**Instructions for the task**
Among the entries, which lines carry the string "аренду"? Copy each of them.
··· Material supplied
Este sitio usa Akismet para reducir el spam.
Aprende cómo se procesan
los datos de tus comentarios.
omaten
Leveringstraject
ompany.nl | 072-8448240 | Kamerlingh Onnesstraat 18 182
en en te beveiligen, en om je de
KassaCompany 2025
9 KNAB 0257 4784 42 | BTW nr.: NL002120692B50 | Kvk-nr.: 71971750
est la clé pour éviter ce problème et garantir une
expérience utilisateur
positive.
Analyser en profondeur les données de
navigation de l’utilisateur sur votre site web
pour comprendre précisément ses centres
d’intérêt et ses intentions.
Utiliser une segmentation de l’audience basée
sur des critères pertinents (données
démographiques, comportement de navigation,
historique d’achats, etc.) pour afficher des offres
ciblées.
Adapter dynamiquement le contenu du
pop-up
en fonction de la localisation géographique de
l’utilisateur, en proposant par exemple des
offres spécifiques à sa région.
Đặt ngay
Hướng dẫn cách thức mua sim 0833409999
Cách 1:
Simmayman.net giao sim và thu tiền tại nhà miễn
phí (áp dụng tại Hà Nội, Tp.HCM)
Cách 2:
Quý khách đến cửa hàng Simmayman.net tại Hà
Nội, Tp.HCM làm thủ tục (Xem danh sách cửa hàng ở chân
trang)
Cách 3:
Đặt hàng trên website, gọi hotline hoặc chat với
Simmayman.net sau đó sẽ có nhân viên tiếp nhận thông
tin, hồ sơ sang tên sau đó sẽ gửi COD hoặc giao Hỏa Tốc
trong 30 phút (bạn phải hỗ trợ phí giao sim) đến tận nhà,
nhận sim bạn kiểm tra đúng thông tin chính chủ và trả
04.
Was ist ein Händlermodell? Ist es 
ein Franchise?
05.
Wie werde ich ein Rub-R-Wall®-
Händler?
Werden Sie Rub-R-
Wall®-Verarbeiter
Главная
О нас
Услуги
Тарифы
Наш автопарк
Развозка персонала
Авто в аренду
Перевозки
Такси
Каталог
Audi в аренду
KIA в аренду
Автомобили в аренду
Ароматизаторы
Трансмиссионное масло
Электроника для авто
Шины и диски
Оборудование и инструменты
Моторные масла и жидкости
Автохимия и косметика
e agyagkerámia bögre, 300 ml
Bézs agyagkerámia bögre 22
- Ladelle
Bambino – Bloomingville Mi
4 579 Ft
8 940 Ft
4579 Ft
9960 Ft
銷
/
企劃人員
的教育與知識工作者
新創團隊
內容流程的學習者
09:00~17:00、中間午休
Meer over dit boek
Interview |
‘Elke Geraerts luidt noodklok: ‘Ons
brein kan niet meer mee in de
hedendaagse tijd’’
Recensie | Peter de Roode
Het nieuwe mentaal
······
**Written solution**
Авто в аренду
Audi в аренду
KIA в аренду
Автомобили в аренду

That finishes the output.